BLBG: Copper Rebounds as Weakening Dollar Offsets Growing Stockpiles
By Glenys Sim
Nov. 13 (Bloomberg) -- Copper rebounded in Asia, on pace for a second weekly advance, as the dollar’s decline outweighed an expansion of global inventories.
The metal used in construction and automobiles is up 0.5 percent this week as the dollar dropped 0.3 percent against a basket of currencies of six main trading partners. The dollar index fell as much as 0.2 percent, after rising for two days.
“Consolidation is the most likely price path in the coming days until clarity emerges from the inventory side,” Tobias Merath, head of commodity research at Credit Suisse Group AG, said in a note today. “The market continues to be torn between conflicting signals from the fundamentals side, particularly inventory developments.”
Copper for delivery in three months on the London Metal Exchange gained as much as 0.4 percent to $6,530 a metric ton, and traded at $6,524 as of 10:59 a.m. in Singapore. The metal lost as much as 1.1 percent yesterday.
February-delivery copper on the Shanghai Futures Exchange fell 0.5 percent to 51,010 yuan ($7,472) a ton, after losing as much as 1.2 percent earlier.
Copper stockpiles tallied by the London Metal Exchange rose 1.2 percent yesterday to 402,125 metric tons, the highest since May 6. Inventories in Shanghai are at a five-year high and grew this week by as much as 8,000 tons, according to traders.

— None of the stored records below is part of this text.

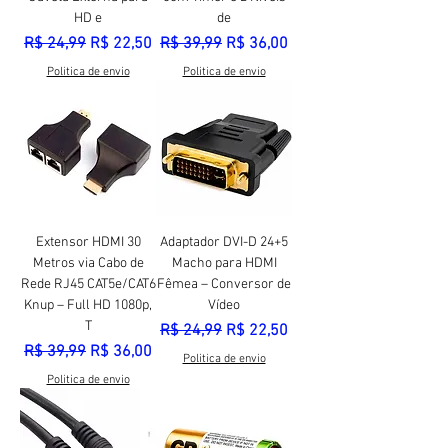
HD e
de
Preço normal
Preço promocional
Preço normal
Preço promocional
R$ 24,99
R$ 22,50
R$ 39,99
R$ 36,00
Politica de envio
Politica de envio
Extensor HDMI 30
Adaptador DVI-D 24+5
Metros via Cabo de
Macho para HDMI
Rede RJ45 CAT5e/CAT6
Fêmea – Conversor de
Knup – Full HD 1080p,
Vídeo
T
Preço normal
Preço promocional
R$ 24,99
R$ 22,50
Preço normal
Preço promocional
R$ 39,99
R$ 36,00
Politica de envio
Politica de envio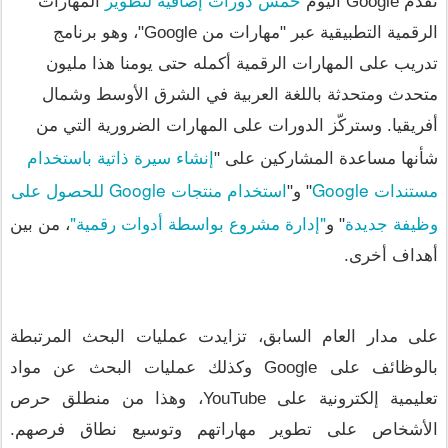
تقدّم Google اليوم 
 المهارات 
الرقمية التطبيقية عبر "مهارات من Google"، وهو برنامج 
تدريب على المهارات الرقمية أكمله حتى يومنا هذا مليون 
متحدث ومتحدثة باللغة العربية في الشرق الأوسط وشمال 
أفريقيا. وستركّز الدورات على المهارات الضرورية التي من 
إ
نشاء سيرة ذاتية باستخدام 
شأنها مساعدة المشاركين على "
مستندات Google
استخدام منتجات Google للحصول على 
" و"
وظيفة جديدة
"إدارة مشروع بواسطة أدوات رقمية"
" و
، من بين 
أهداف أخرى.
على مدار العام السابق، تزايدت عمليات البحث المرتبطة 
بالوظائف على Google وكذلك عمليات البحث عن مواد 
تعليمية إلكترونية على YouTube، وهذا من منطلق حرص 
الأشخاص على تطوير مهاراتهم وتوسيع نطاق فرصهم. 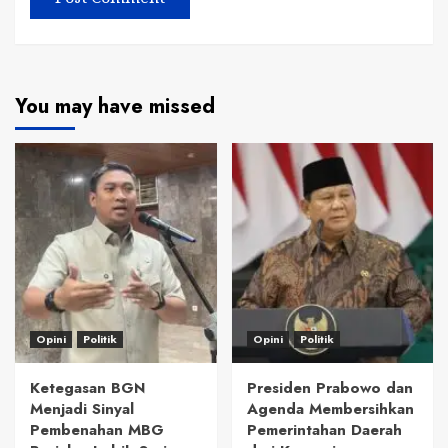
You may have missed
Opini
Politik
Opini
Politik
Ketegasan BGN
Presiden Prabowo dan
Menjadi Sinyal
Agenda Membersihkan
Pembenahan MBG
Pemerintahan Daerah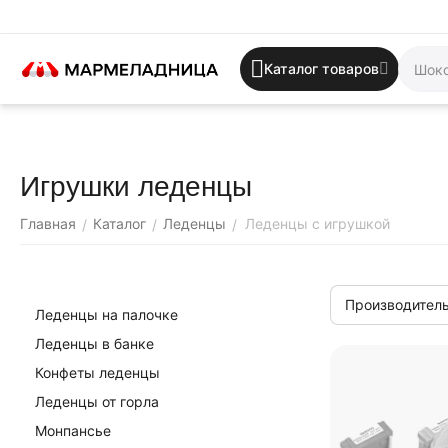
Каталог товаров
Игрушки леденцы
Главная
Каталог
Леденцы
Леденцы с игрушкой
/
/
/
Производитель
Леденцы на палочке
Леденцы в банке
Конфеты леденцы
Леденцы от горла
Монпансье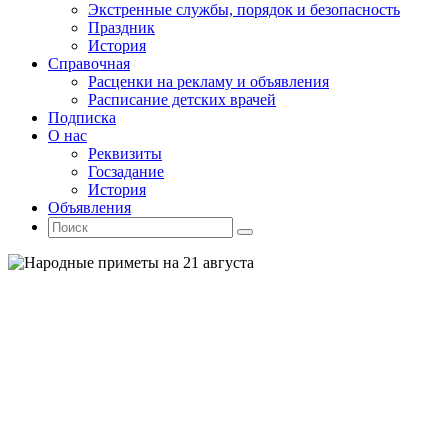
Экстренные службы, порядок и безопасность
Праздник
История
Справочная
Расценки на рекламу и объявления
Расписание детских врачей
Подписка
О нас
Реквизиты
Госзадание
История
Объявления
Поиск
Искать:
Поиск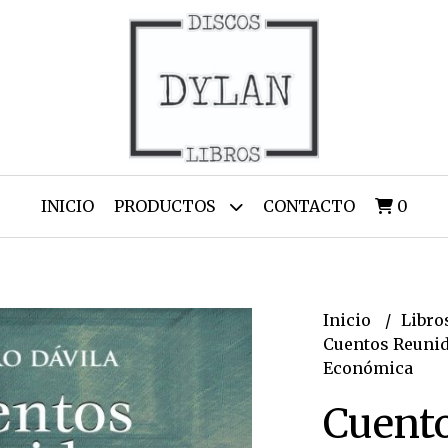
INICIO
PRODUCTOS
CONTACTO
0
Inicio
Libro
Cuentos Reunid
Económica
Cuent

Prices are supported by possible supply disruptions in South America. Cia. Minera Antamina SA workers in Peru will set a strike date next week after rejecting a proposed wage increase, a union official said yesterday, while wage talks at Codelco’s Andina mine in Chile are under way. Miners at BHP Billiton Ltd.’s Spence mine in Chile have been on strike since Oct. 13.
Among other LME-traded metals, aluminum was up 0.3 percent at $1,953 a ton, zinc rose 0.8 percent to $2,168 a ton, and nickel added 0.7 percent to $16,300 a ton. Lead was unchanged at $2,260 a ton, while tin hadn’t traded as of 11 a.m. in Singapore.